The European Union has drawn a sharp rebuke from the US treasury over the European Commission’s recently published list of 23 jurisdictions which it says have strategic deficiencies in their anti-money laundering (AML) and counter financing of terrorism (CFT) frameworks (Trade-based Financial Crime, 22 February 2019).
The commission says the jurisdictions pose “significant threats” to the EU’s financial system, but the US treasury has significant concerns about the substance of the list and what they see as the flawed process by which it was developed.
The US treasury argues that the Financial Action Task Force (FATF) is the global standard-setting body for AML/CFT frameworks and it applies a rigorous peer-review methodology that examines countries’ legal frameworks to counter illicit finance as well as how effectively jurisdictions implement them.
But the European Commission’s process for developing its list contrasts starkly with FATF’s thorough methodology for several reasons according to the US treasury.
It says the commission’s process did not include a sufficiently in-depth review necessary to conduct an assessment related to such a serious and consequential issue.

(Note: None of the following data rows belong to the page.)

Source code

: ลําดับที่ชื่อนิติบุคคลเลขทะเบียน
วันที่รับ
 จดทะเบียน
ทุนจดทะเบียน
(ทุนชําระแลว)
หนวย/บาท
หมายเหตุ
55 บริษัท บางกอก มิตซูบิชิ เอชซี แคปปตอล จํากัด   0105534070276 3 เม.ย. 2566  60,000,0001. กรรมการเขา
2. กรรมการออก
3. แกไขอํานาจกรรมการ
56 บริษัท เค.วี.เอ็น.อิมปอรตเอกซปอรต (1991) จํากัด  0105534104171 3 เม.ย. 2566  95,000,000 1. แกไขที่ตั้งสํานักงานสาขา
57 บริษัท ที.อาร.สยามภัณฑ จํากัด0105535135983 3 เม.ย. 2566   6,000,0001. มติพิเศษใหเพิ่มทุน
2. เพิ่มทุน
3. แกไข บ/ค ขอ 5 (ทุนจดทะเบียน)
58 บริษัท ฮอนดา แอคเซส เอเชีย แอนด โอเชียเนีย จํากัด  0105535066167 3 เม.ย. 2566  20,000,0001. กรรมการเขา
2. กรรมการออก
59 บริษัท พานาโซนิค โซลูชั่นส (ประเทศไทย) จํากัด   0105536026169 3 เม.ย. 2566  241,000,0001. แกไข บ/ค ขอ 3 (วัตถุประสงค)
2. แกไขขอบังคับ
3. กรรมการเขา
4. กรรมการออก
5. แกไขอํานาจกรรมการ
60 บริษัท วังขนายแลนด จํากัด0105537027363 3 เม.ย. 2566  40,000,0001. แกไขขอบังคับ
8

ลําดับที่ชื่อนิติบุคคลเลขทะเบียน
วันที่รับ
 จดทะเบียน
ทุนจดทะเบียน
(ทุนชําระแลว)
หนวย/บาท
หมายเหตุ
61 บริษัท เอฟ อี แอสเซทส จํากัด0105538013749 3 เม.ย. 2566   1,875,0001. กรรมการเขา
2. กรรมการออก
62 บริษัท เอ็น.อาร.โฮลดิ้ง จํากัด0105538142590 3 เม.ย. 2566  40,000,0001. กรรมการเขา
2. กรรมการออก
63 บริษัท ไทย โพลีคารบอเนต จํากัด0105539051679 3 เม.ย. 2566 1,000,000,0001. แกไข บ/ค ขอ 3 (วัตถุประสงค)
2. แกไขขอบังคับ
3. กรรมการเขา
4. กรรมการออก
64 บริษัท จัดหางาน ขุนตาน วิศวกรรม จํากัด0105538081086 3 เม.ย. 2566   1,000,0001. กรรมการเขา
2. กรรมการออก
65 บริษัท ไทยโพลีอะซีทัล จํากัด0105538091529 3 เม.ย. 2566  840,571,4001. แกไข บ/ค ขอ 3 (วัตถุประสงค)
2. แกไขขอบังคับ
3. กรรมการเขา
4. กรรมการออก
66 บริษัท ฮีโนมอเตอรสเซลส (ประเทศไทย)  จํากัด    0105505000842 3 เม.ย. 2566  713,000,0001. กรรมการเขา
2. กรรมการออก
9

Neither did it provide affected jurisdictions with any other than a cursory basis for its determination.
Affected jurisdictions were notified that they would be included on the list only days before issuance by the commission, which failed to provide affected jurisdictions with any meaningful opportunity to challenge their inclusion or otherwise address issues that led to their inclusion on the list.
Beyond its concerns with the listing methodology, the US treasury says it rejects the inclusion of American Samoa, Guam, Puerto Rico and the US Virgin Islands on the list.
Moreover, the treasury says it was not provided any meaningful opportunity to discuss with the European Commission its basis for including US territories on the list.